While the biomethanization unit handles easily degradable materials such as food leftovers, fish and meat, the biocinerator is used to burn slow degrading wastes such as dry leaves, plants and paper. The plant uses leach bed technology to treat vegetables and green leaves. Anaerobic waste treatment is carried out in a special reactor, and the final part of the process employs earthworms in a vermicomposting unit.

"All this can be set up at a cost of just 1.6 million rupees ($40,000), as we know from experience at Kadakkal, which became the first panchayat in the state to produce electricity from solid waste." Das has now set up 10 such plants across the state.

Explaining the secret of his technique Das said: "The usual treatment plants installed in fish markets and slaughterhouses are not capable of dealing with dry leaves and plants. Treatment of fiber-rich vegetable matter creates scum in biogas plants, reducing their efficiency. Burning wastes using an incinerator creates pollution and is wasteful. The solution was to apply different technologies at appropriate stages."

At Kadakkal nothing is wasted. Water is extracted and recycled so that it can be sent back to the abattoirs to help flush them out. The electricity generated by the plant is used to run all the equipment, while the biogas produced by the methanization unit provides all the fuel needed for the incinerator.

Biotech's pride is the bio-waste treatment plant located at Sreekaryam, outside the Kerala state capital of Thiruvananthapuram. This efficient plant is capable of processing 250 kilograms of waste daily and produces 3 kilowatts of electricity.

A.P. Murali, president of the Sreekaryam panchayat, said: "Fish, fruit and vegetable waste generated by the market is fed into the treatment plant and converted into methane gas. Water used for the processing is recycled and fed back into the unit. The methane gas is passed through special biofilters and used to power a generator that supplies electricity to street lamps through a control panel. And the whole unit only cost 700,000 rupees" ($17,000).

Biotech units thrive on human waste.
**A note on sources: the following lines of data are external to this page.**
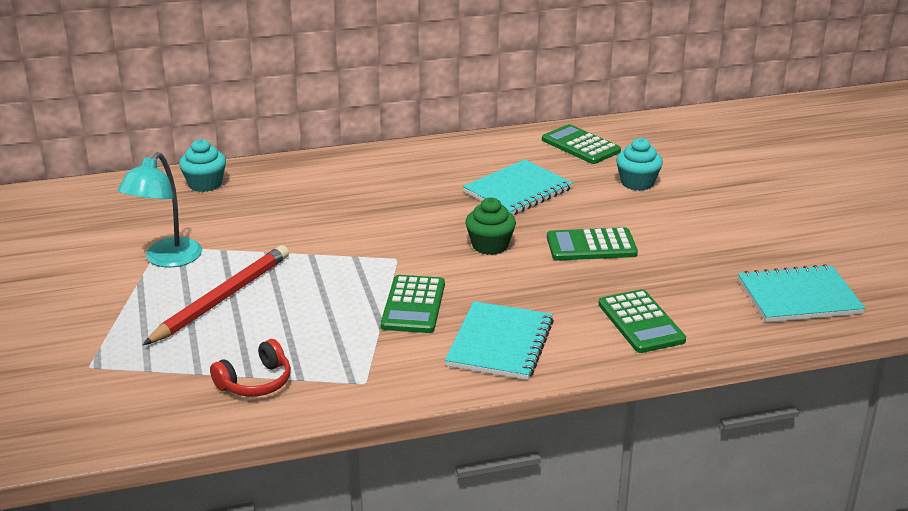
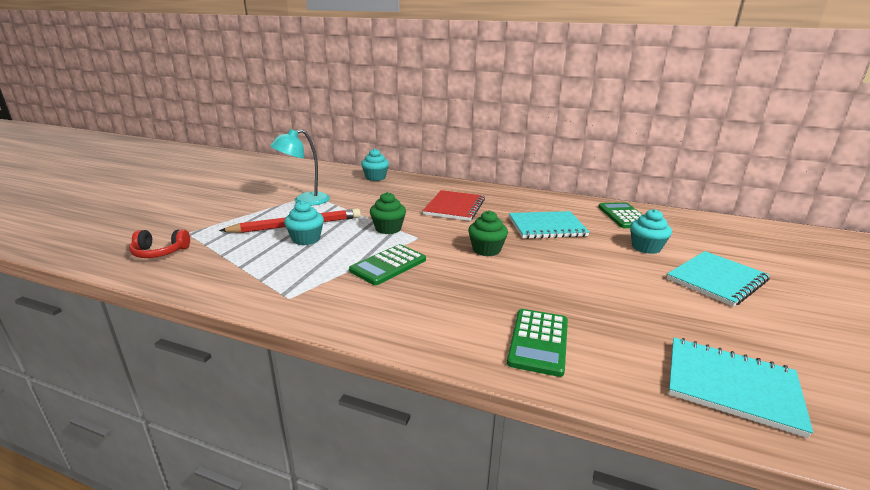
camera: 35 degrees right, 5 degrees down
red headphones [210,339,291,397] -> red headphones moved to [129,229,190,258]
turquoise notebook [445,301,554,380] -> turquoise notebook moved to [667,251,770,307]
green calculator [547,227,638,261] -> none
none -> turquoise cupcake [284,201,324,245]
none -> green cupcake [370,192,406,234]
none -> red notebook [423,190,485,221]

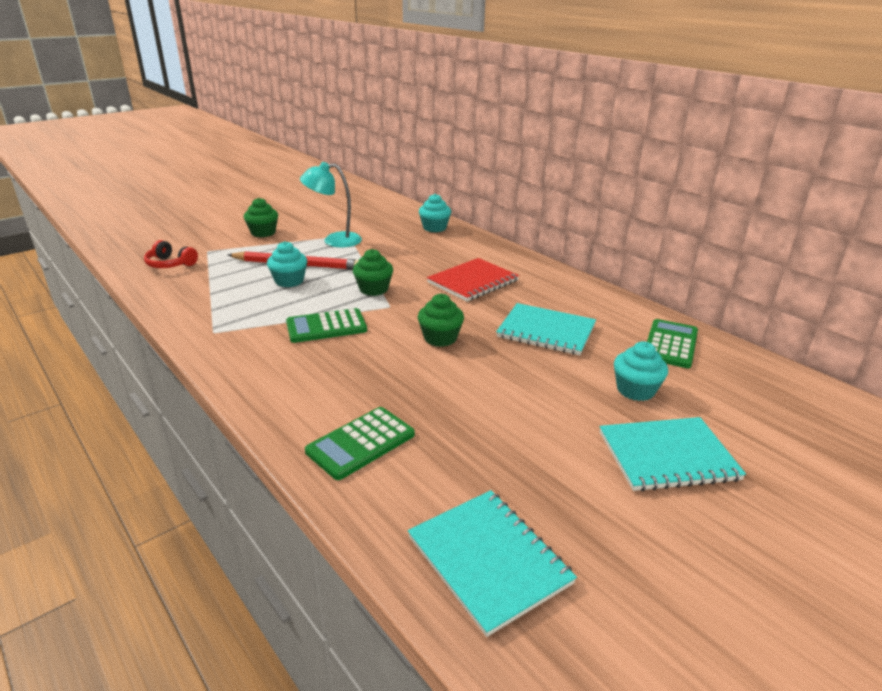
camera: 30 degrees right, 5 degrees up
none -> green cupcake [244,198,278,237]

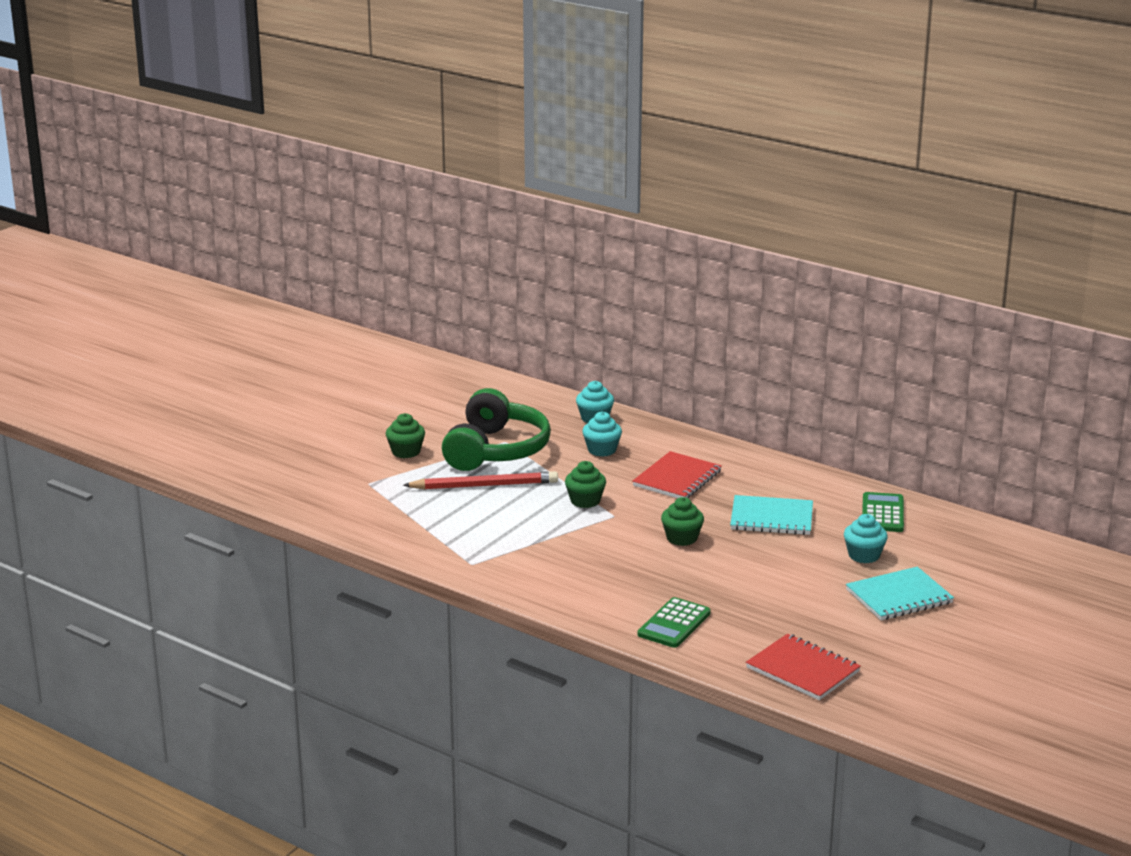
camera: 15 degrees left, 5 degrees down
red headphones [144,240,198,268] -> none
turquoise cupcake [267,241,307,287] -> turquoise cupcake moved to [583,411,622,457]
green calculator [286,308,367,343] -> none
turquoise lamp [300,162,362,248] -> green headphones [442,388,551,471]
turquoise notebook [408,490,577,637] -> red notebook [746,634,861,700]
Kumbalangi, a town in the Ernakulam district, which has been declared a model tourism village, has 140 Biotech plants designed to run on waste from lavatories. Kumbalangi also has 800 plants that produce biogas from other wastes, set up with support from the central government and the tourism department.

Biotech plants have many advantages over the old centralized garbage disposal systems. There are no collection and transportation problems, and all the maintenance can be done on site. Plants can be designed and scaled up or down according to the needs of the customer. The popular domestic version needs just 1 square meter of space and manages both solid and liquid waste simultaneously.

Vizhinjam panchayat, in which the international tourist destination of Kovalam is situated, now has 575 homes with garbage digesters installed, and Biotech has a long list of orders.

J. Asuntha Mohan, president of Vizhinjam panchayat, said: "After installing the plants, people here have been able to save substantial amounts of money against expenses on imported liquefied petroleum gas that is used for cooking. We are now trying to install a large recycling plant at Kovalam that can tackle the 1 metric ton of garbage generated daily by the tourism industry."

In its "Annual Economic Review," the state government admitted that only about 50 percent of the 2,500 metric tons of waste generated per day in Kerala is collected for disposal. Every day, about 1,200 metric tons of waste are left to decompose on roadsides and in drains, canals, water bodies and open spaces, according to the review.

Well-known environmentalist and literary figure Sugathakumari said bio-waste digesters are a boon to Kerala. "Our local bodies have no pre-planning. They do not know how to utilize the bio-waste effectively while spending millions of dollars in the name of garbage removal," she said. "The integrated recycling plant solves the critical problem of garbage disposal while producing cooking gas, electricity and organic fertilizer. What more can you ask for?"